Moreover, A candle is either a red or green solid body on the chart. The lines on top and at the bottom of the candles are shadows. The body of the candle shows the open and closing prices of Bitcoin. Each candle in the above chart shows one day. If the candle is green, Bitcoin’s price increased that day. And the shadows show the high and low prices of that day.
Shadows can reveal trader sentiment during a given period. In the above figure, the candle on 11th December shows a green candle with mostly body. This means that traders have a strong bullish sentiment. The red candle on 4th December has a long shadow. This shows that traders are buying Bitcoin after every price drop. After practising how to read crypto charts, you can identify these patterns with more frequency.
5. Other Important Technical Indicators
Support And Resistance Levels
Figure 6: Bitcoin 1-Month Chart
The resistance level is a zone on a chart in a given period (figure 6: December 2021) where the price movements do not exceed a price. Here, Bitcoin’s price reaches just over $5200 but falls the next day. On the 7th and the 27th. This makes $52000 the resistance level. Frequently, the price breaks resistance but comes down a few days later.

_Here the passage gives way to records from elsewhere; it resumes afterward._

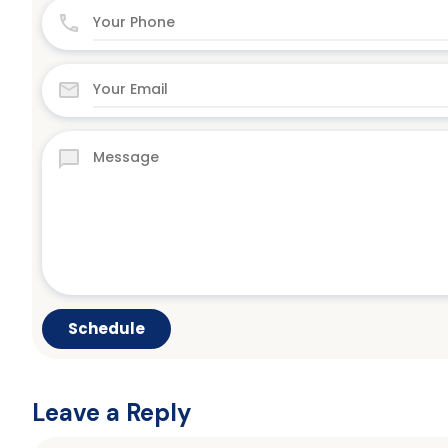
Leave a Reply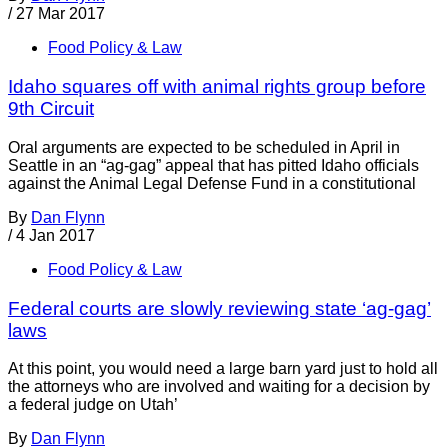
/
27 Mar 2017
Food Policy & Law
Idaho squares off with animal rights group before
9th Circuit
Oral arguments are expected to be scheduled in April in
Seattle in an “ag-gag” appeal that has pitted Idaho officials
against the Animal Legal Defense Fund in a constitutional
By
Dan Flynn
/
4 Jan 2017
Food Policy & Law
Federal courts are slowly reviewing state ‘ag-gag’
laws
At this point, you would need a large barn yard just to hold all
the attorneys who are involved and waiting for a decision by
a federal judge on Utah’
By
Dan Flynn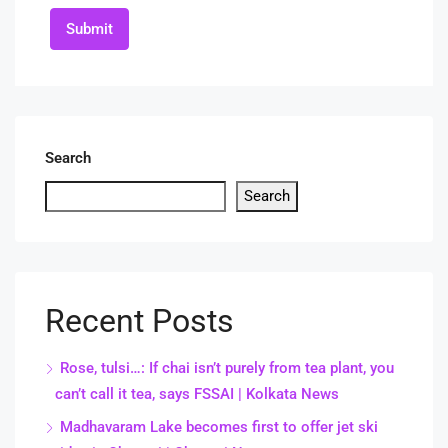
Submit
Search
Search
Recent Posts
Rose, tulsi…: If chai isn’t purely from tea plant, you
can’t call it tea, says FSSAI | Kolkata News
Madhavaram Lake becomes first to offer jet ski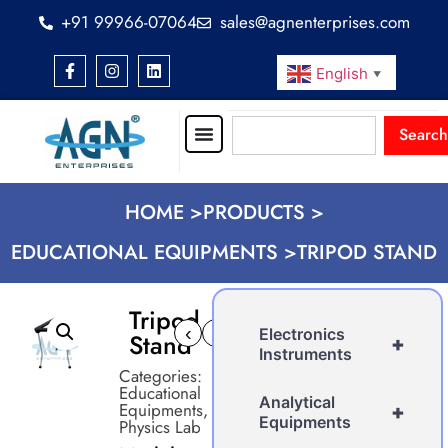
+91 99966-07064
sales@agnenterprises.com
English
▼
Search
HOME >
PRODUCTS >
EDUCATIONAL EQUIPMENTS >
TRIPOD STAND
Tripod
‹
›
Electronics
Stand
+
Instruments
Categories:
Educational
Analytical
Equipments
,
+
Equipments
Physics Lab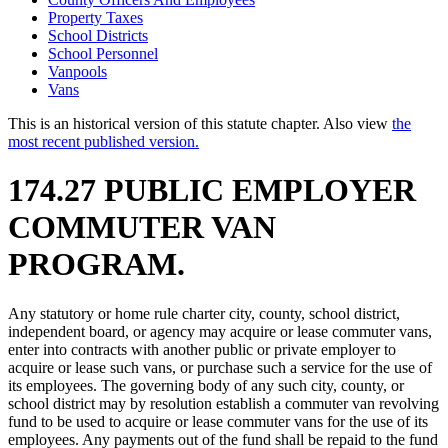
Property Taxes
School Districts
School Personnel
Vanpools
Vans
This is an historical version of this statute chapter. Also view
the
most recent published version.
174.27 PUBLIC EMPLOYER
COMMUTER VAN
PROGRAM.
Any statutory or home rule charter city, county, school district,
independent board, or agency may acquire or lease commuter vans,
enter into contracts with another public or private employer to
acquire or lease such vans, or purchase such a service for the use of
its employees. The governing body of any such city, county, or
school district may by resolution establish a commuter van revolving
fund to be used to acquire or lease commuter vans for the use of its
employees. Any payments out of the fund shall be repaid to the fund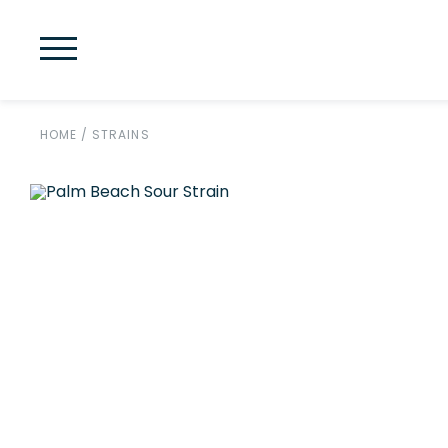
HOME
/
STRAINS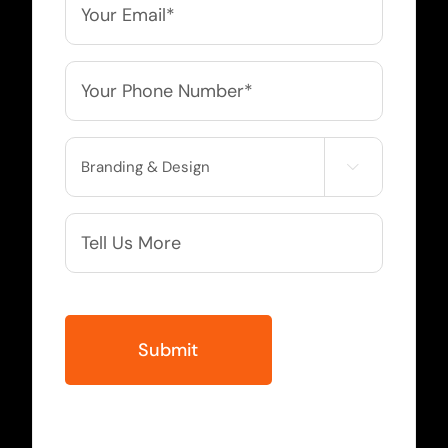
*
Phone
*
Service

Needed
More
Info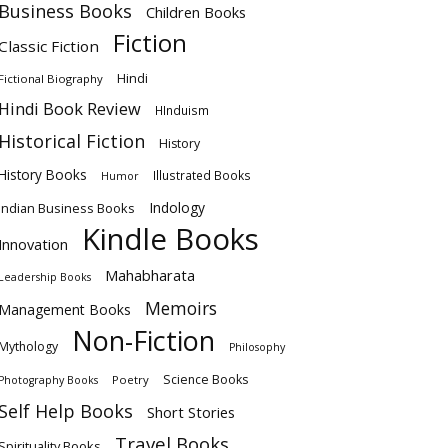
Business Books
Children Books
Fiction
Classic Fiction
Hindi
Fictional Biography
Hindi Book Review
HInduism
Historical Fiction
History
History Books
Illustrated Books
Humor
Indology
Indian Business Books
Kindle Books
Innovation
Mahabharata
Leadership Books
Memoirs
Management Books
Non-Fiction
Mythology
Philosophy
Science Books
Poetry
Photography Books
Self Help Books
Short Stories
Travel Books
Spirituality Books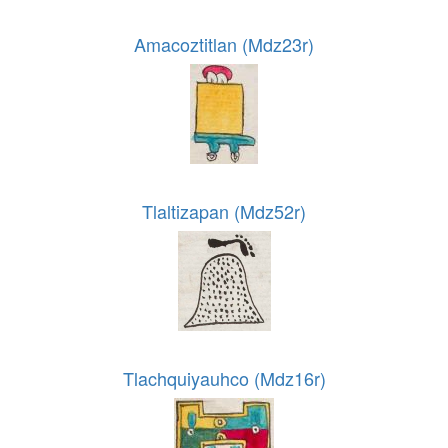
Amacoztitlan (Mdz23r)
Tlaltizapan (Mdz52r)
Tlachquiyauhco (Mdz16r)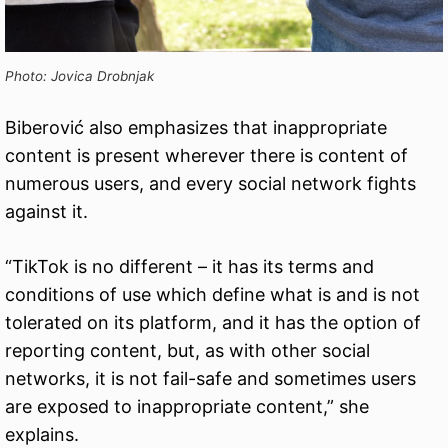
Photo: Jovica Drobnjak
Biberović also emphasizes that inappropriate
content is present wherever there is content of
numerous users, and every social network fights
against it.
“TikTok is no different – it has its terms and
conditions of use which define what is and is not
tolerated on its platform, and it has the option of
reporting content, but, as with other social
networks, it is not fail-safe and sometimes users
are exposed to inappropriate content,” she
explains.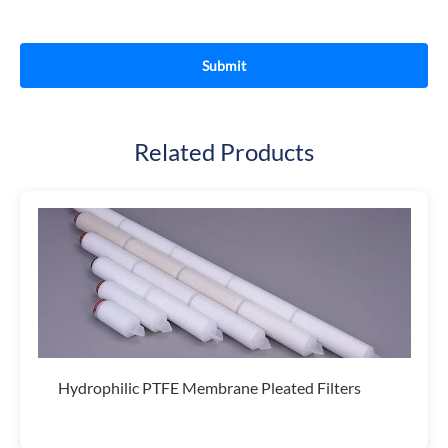
Related Products
Hydrophilic PTFE Membrane Pleated Filters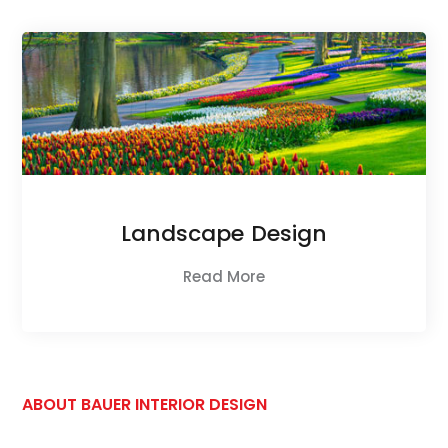
Landscape Design
Read More
ABOUT BAUER INTERIOR DESIGN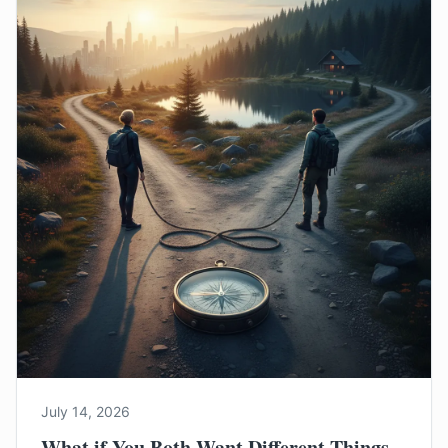
July 14, 2026
What if You Both Want Different Things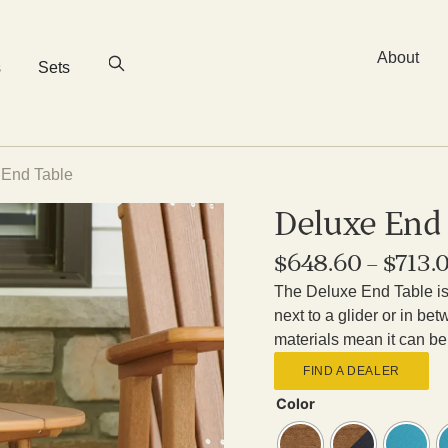
About
s
Sets
 End Table
Deluxe End
$
648.60
–
$
713.
The Deluxe End Table is 
next to a glider or in b
materials mean it can be 
FIND A DEALER
Color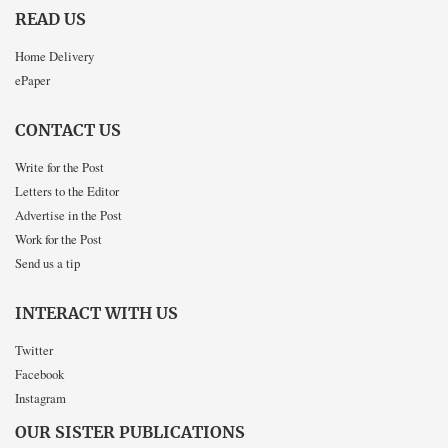
READ US
Home Delivery
ePaper
CONTACT US
Write for the Post
Letters to the Editor
Advertise in the Post
Work for the Post
Send us a tip
INTERACT WITH US
Twitter
Facebook
Instagram
OUR SISTER PUBLICATIONS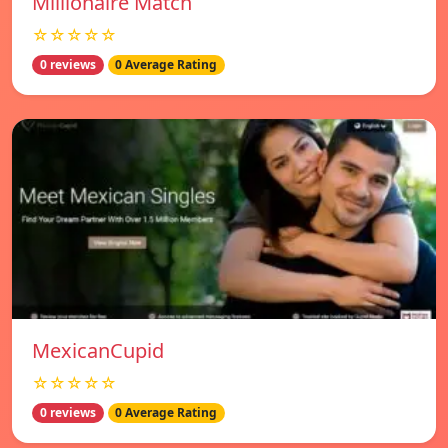
Millionaire Match
☆☆☆☆☆
0 reviews
0 Average Rating
MexicanCupid
☆☆☆☆☆
0 reviews
0 Average Rating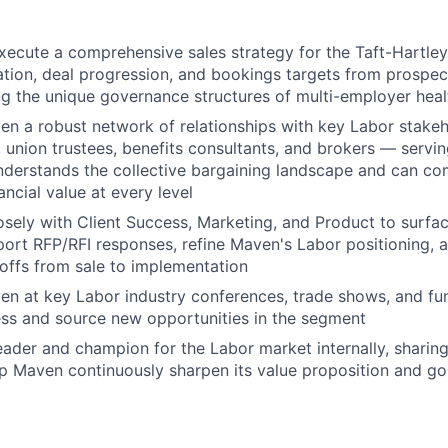
xecute a comprehensive sales strategy for the Taft-Hartl
ation, deal progression, and bookings targets from prospec
ng the unique governance structures of multi-employer heal
en a robust network of relationships with key Labor stake
, union trustees, benefits consultants, and brokers — servin
nderstands the collective bargaining landscape and can c
nancial value at every level
osely with Client Success, Marketing, and Product to surfa
ort RFP/RFI responses, refine Maven's Labor positioning, 
ffs from sale to implementation
n at key Labor industry conferences, trade shows, and fun
ss and source new opportunities in the segment
eader and champion for the Labor market internally, sharing
elp Maven continuously sharpen its value proposition and g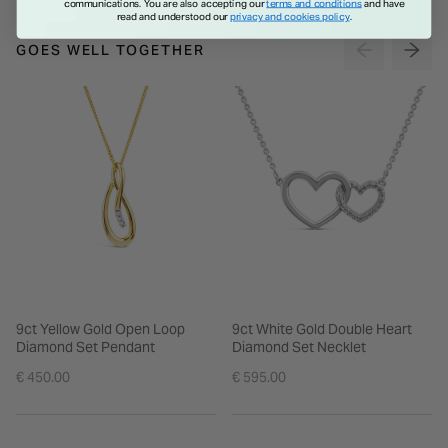
communications. You are also accepting our
terms and conditions
and have
read and understood our
privacy and cookies policy
.
GOES WELL TOGETHER
9ct Yellow Gold Open Loop
9ct White Gold Double Heart
Diamond Set Pendant
Diamond Set Necklet
€ 450.00
€ 595.00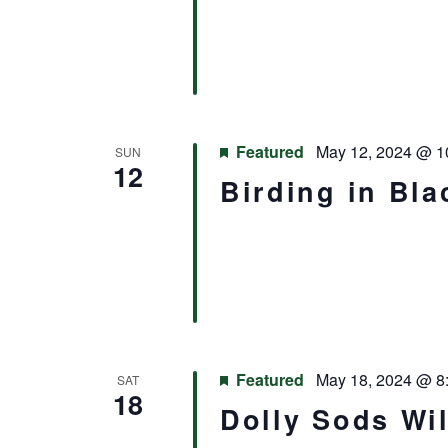
Featured
May 12, 2024 @ 1
SUN
12
Birding in Bla
Featured
May 18, 2024 @ 8
SAT
18
Dolly Sods Wi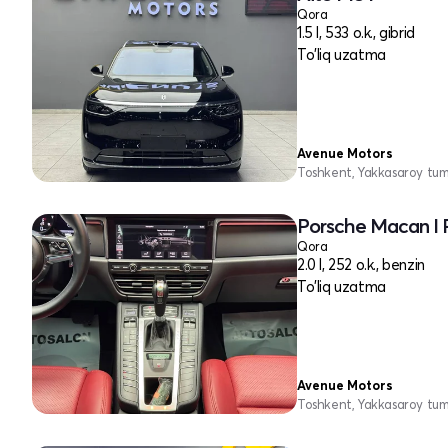
Qora
1.5 l, 533 o.k., gibrid
To'liq uzatma
Avenue Motors
Toshkent, Yakkasaroy tu
Porsche Macan I 
Qora
2.0 l, 252 o.k., benzin
To'liq uzatma
Avenue Motors
Toshkent, Yakkasaroy tu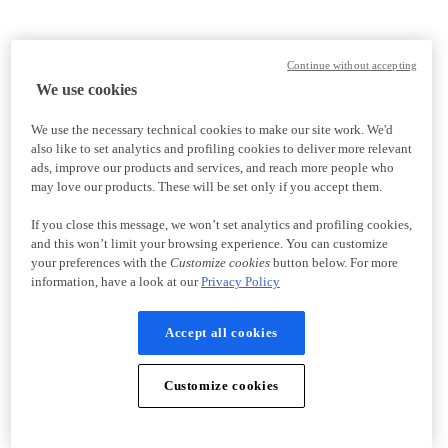
Continue without accepting
We use cookies
We use the necessary technical cookies to make our site work. We'd
also like to set analytics and profiling cookies to deliver more relevant
ads, improve our products and services, and reach more people who
may love our products. These will be set only if you accept them.
If you close this message, we won’t set analytics and profiling cookies,
and this won’t limit your browsing experience. You can customize
your preferences with the
Customize cookies
button below. For more
information, have a look at our
Privacy Policy
Accept all cookies
Customize cookies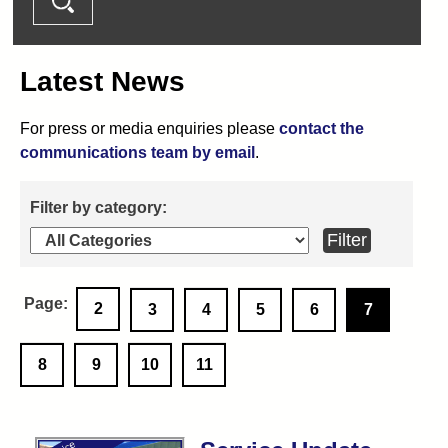
Latest News
For press or media enquiries please
contact the
communications team by email
.
2
3
4
5
6
7
8
9
10
11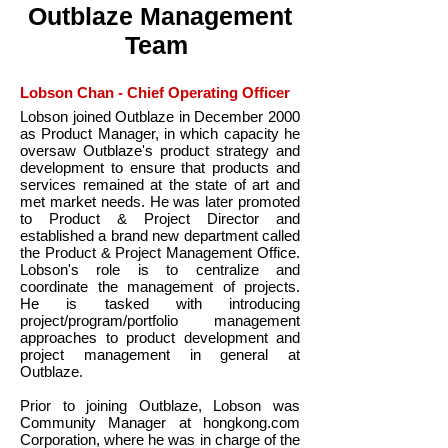
Outblaze Management
Team
Lobson Chan - Chief Operating Officer
Lobson joined Outblaze in December 2000
as Product Manager, in which capacity he
oversaw Outblaze's product strategy and
development to ensure that products and
services remained at the state of art and
met market needs. He was later promoted
to Product & Project Director and
established a brand new department called
the Product & Project Management Office.
Lobson's role is to centralize and
coordinate the management of projects.
He is tasked with introducing
project/program/portfolio management
approaches to product development and
project management in general at
Outblaze.
Prior to joining Outblaze, Lobson was
Community Manager at hongkong.com
Corporation, where he was in charge of the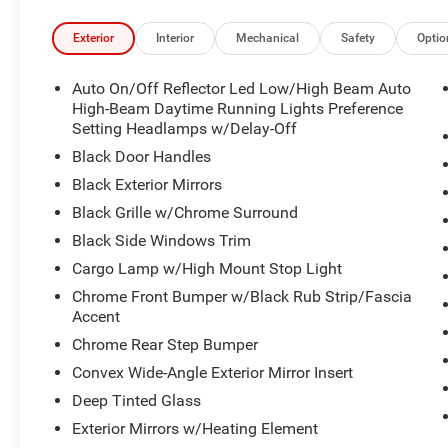
Exterior
Interior
Mechanical
Safety
Optio
Auto On/Off Reflector Led Low/High Beam Auto
High-Beam Daytime Running Lights Preference
Setting Headlamps w/Delay-Off
Black Door Handles
Black Exterior Mirrors
Black Grille w/Chrome Surround
Black Side Windows Trim
Cargo Lamp w/High Mount Stop Light
Chrome Front Bumper w/Black Rub Strip/Fascia
Accent
Chrome Rear Step Bumper
Convex Wide-Angle Exterior Mirror Insert
Deep Tinted Glass
Exterior Mirrors w/Heating Element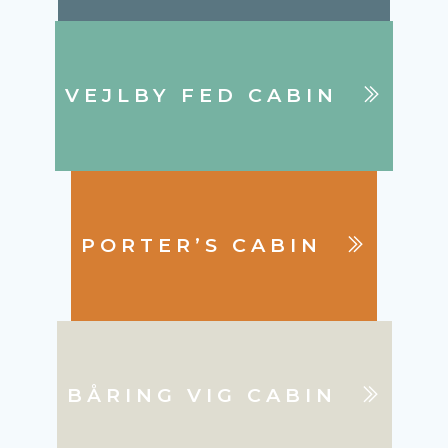
VEJLBY FED CABIN
PORTER’S CABIN
BÅRING VIG CABIN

The support level is a zone on a chart where the price movement does not go lower than a price. Here, Bitcoin does not fall under $45500 several times. It also goes below the support but finishes above it. Recently, it has reached new lows that could show a bearish trend approaching.
Moving averages (MA) are quite common among crypto traders because analysts can adjust the average according to a period. This makes it apt for analysing 24/7 crypto charts.
Simple Moving Average (SMA) is one of the more common versions of the MA. The formula follows: (Price (P) + P + P+P)/ number of periods. You take the sum of all the prices in a period and divide it by the number of periods.
Learning how to read crypto charts takes some practice, but a basic understanding will help you on your journey of investing in and trading cryptocurrencies.
Knowing how to read candle charts, identify bull or bear sentiments, and look at support and resistance levels is a good start.